For the first time in Canadian history, seniors outnumber youth in population, and with that comes increasing pressures on health care systems.
As government and health officials continue to deliberate how best to handle this rapid change in demographics, Langley-Aldergrove MP Mark Warawa turned to Langley seniors themselves to ask for solutions.
On Thursday, Warawa, who serves as the Official Opposition Critic for Seniors, co-hosted a Langley Seniors Summit at the Langley Seniors Resource Centre for residents to learn and share innovative ideas for improving senior’s care.
The event — which saw around 40 people attend — featured presentations from Dr. Granger Avery, president of the Canadian Medical Association (CMA), and Lori Godin, manager of clinical operations for seniors at Langley Memorial Hospital.
Of the feedback received so far, Warawa said seniors are asking for a minister for seniors, a national strategy for seniors, a national strategy for palliative care and a national strategy for dementia.
“For the first time in Canadian history there are more seniors than there are youth, right now. And it’s going to change and continue to change even more dramatically,” Warawa said.
“We need to prepare for that because, what does that mean? Do we have the resources to take care of our aging population? Do we build thousands of new care facilities? We can’t afford to do that, that’s not possible. So how do we care for our aging population?”
Currently, one in six Canadians are considered seniors, and that is expected to increase to one in four in the next 13 years.
For the health care industry to accommodate this, Dr. Avery told the audience that major changes are needed.
“We, unfortunately, as a country, have not really got ahead of this wave. We have not really planned for this. And our system, which was set up to work well in the ’60s, I don’t think is keeping up with what the requirements of the people are in Canada,” Avery said.
“We need to change the way that the health care in Canada is planned and is managed.”
Part of this process includes renegotiating the Health Accord between the federal government and Canada’s provinces and territories — a process which is now underway.

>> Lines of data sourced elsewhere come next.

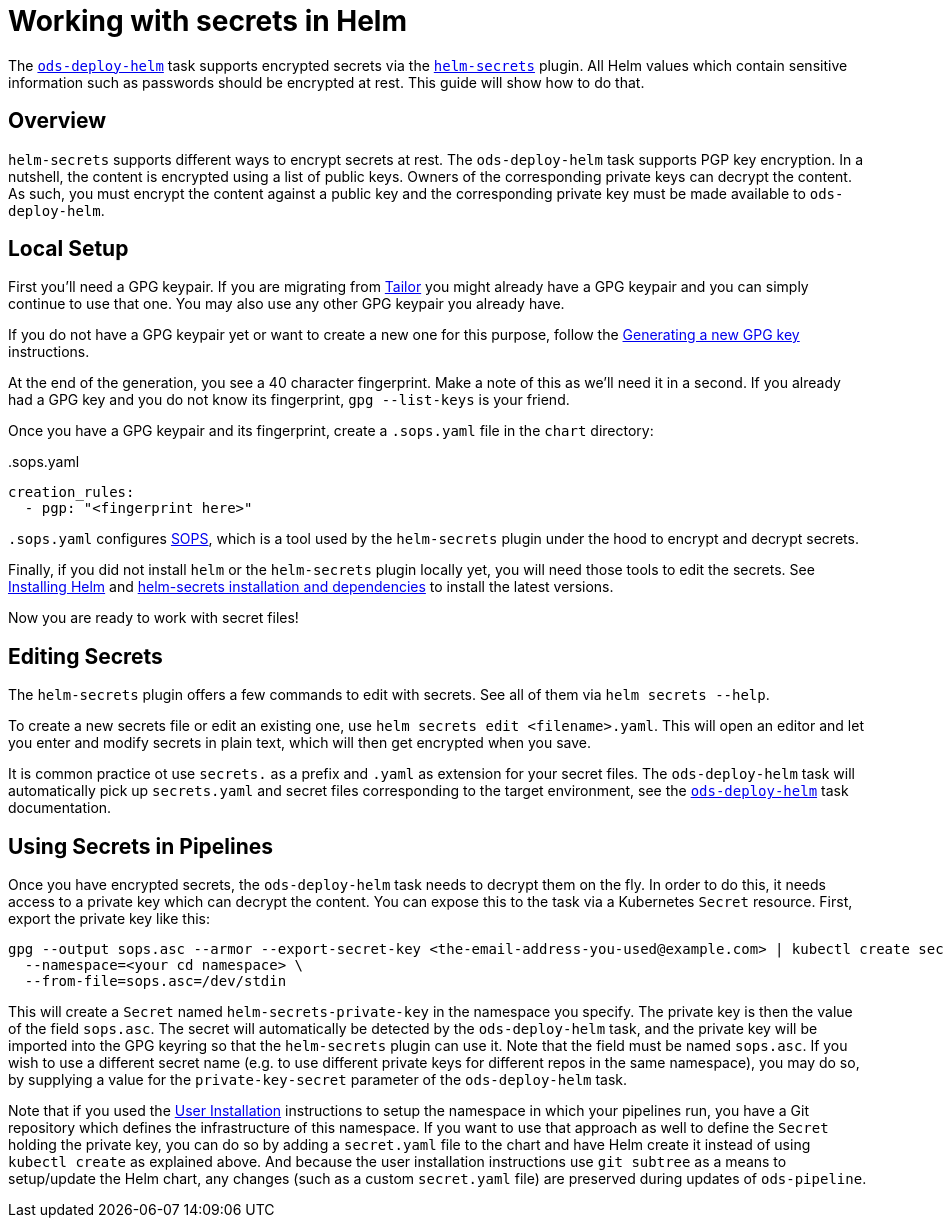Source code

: # Working with secrets in Helm

The link:tasks/ods-deploy-helm.adoc[`ods-deploy-helm`] task supports encrypted secrets via the link:https://github.com/jkroepke/helm-secrets[`helm-secrets`] plugin. All Helm values which contain sensitive information such as passwords should be encrypted at rest. This guide will show how to do that.

## Overview

`helm-secrets` supports different ways to encrypt secrets at rest. The `ods-deploy-helm` task supports PGP key encryption. In a nutshell, the content is encrypted using a list of public keys. Owners of the corresponding private keys can decrypt the content. As such, you must encrypt the content against a public key and the corresponding private key must be made available to `ods-deploy-helm`.

## Local Setup

First you'll need a GPG keypair. If you are migrating from link:https://github.com/opendevstack/tailor[Tailor] you might already have a GPG keypair and you can simply continue to use that one. You may also use any other GPG keypair you already have.

If you do not have a GPG keypair yet or want to create a new one for this purpose, follow the link:https://docs.github.com/en/github/authenticating-to-github/managing-commit-signature-verification/generating-a-new-gpg-key[Generating a new GPG key] instructions.

At the end of the generation, you see a 40 character fingerprint. Make a note of this as we'll need it in a second. If you already had a GPG key and you do not know its fingerprint, `gpg --list-keys` is your friend.

Once you have a GPG keypair and its fingerprint, create a `.sops.yaml` file in the `chart` directory:

..sops.yaml
[source,yaml]
----
creation_rules:
  - pgp: "<fingerprint here>"
----

`.sops.yaml` configures link:https://github.com/mozilla/sops[SOPS], which is a tool used by the `helm-secrets` plugin under the hood to encrypt and decrypt secrets.

Finally, if you did not install `helm` or the `helm-secrets` plugin locally yet, you will need those tools to edit the secrets. See link:https://helm.sh/docs/intro/install/[Installing Helm] and link:https://github.com/jkroepke/helm-secrets#installation-and-dependencies[helm-secrets installation and dependencies] to install the latest versions.

Now you are ready to work with secret files!

## Editing Secrets

The `helm-secrets` plugin offers a few commands to edit with secrets. See all of them via `helm secrets --help`.

To create a new secrets file or edit an existing one, use `helm secrets edit <filename>.yaml`. This will open an editor and let you enter and modify secrets in plain text, which will then get encrypted when you save.

It is common practice ot use `secrets.` as a prefix and `.yaml` as extension for your secret files. The `ods-deploy-helm` task will automatically pick up `secrets.yaml` and secret files corresponding to the target environment, see the link:tasks/ods-deploy-helm.adoc[`ods-deploy-helm`] task documentation.

## Using Secrets in Pipelines

Once you have encrypted secrets, the `ods-deploy-helm` task needs to decrypt them on the fly. In order to do this, it needs access to a private key which can decrypt the content. You can expose this to the task via a Kubernetes `Secret` resource. First, export the private key like this:

```
gpg --output sops.asc --armor --export-secret-key <the-email-address-you-used@example.com> | kubectl create secret generic helm-secrets-private-key \
  --namespace=<your cd namespace> \
  --from-file=sops.asc=/dev/stdin
```

This will create a `Secret` named `helm-secrets-private-key` in the namespace you specify. The private key is then the value of the field `sops.asc`. The secret will automatically be detected by the `ods-deploy-helm` task, and the private key will be imported into the GPG keyring so that the `helm-secrets` plugin can use it. Note that the field must be named `sops.asc`. If you wish to use a different secret name (e.g. to use different private keys for different repos in the same namespace), you may do so, by supplying a value for the `private-key-secret` parameter of the `ods-deploy-helm` task.

Note that if you used the link:user-installation.adoc[User Installation] instructions to setup the namespace in which your pipelines run, you have a Git repository which defines the infrastructure of this namespace. If you want to use that approach as well to define the `Secret` holding the private key, you can do so by adding a `secret.yaml` file to the chart and have Helm create it instead of using `kubectl create` as explained above. And because the user installation instructions use `git subtree` as a means to setup/update the Helm chart, any changes (such as a custom `secret.yaml` file) are preserved during updates of `ods-pipeline`.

“This Health Accord will address money … but I think it must be more than that. I think it must be about how we go about making decisions, and who manages those decisions,” Avery said.
“People across Canada are getting different levels of care, different levels of access and etc.”
In B.C., 43 per cent of the provincial budget is spent on health care, Avery said, with seniors accounting for a large portion of this.
He is a large supporter of the CMA’s campaign to have the government create a national strategy for seniors by the year 2019. The association has created the website demandaplan.ca as an arm to do this, and has received support from more than 36,000 people through this online platform.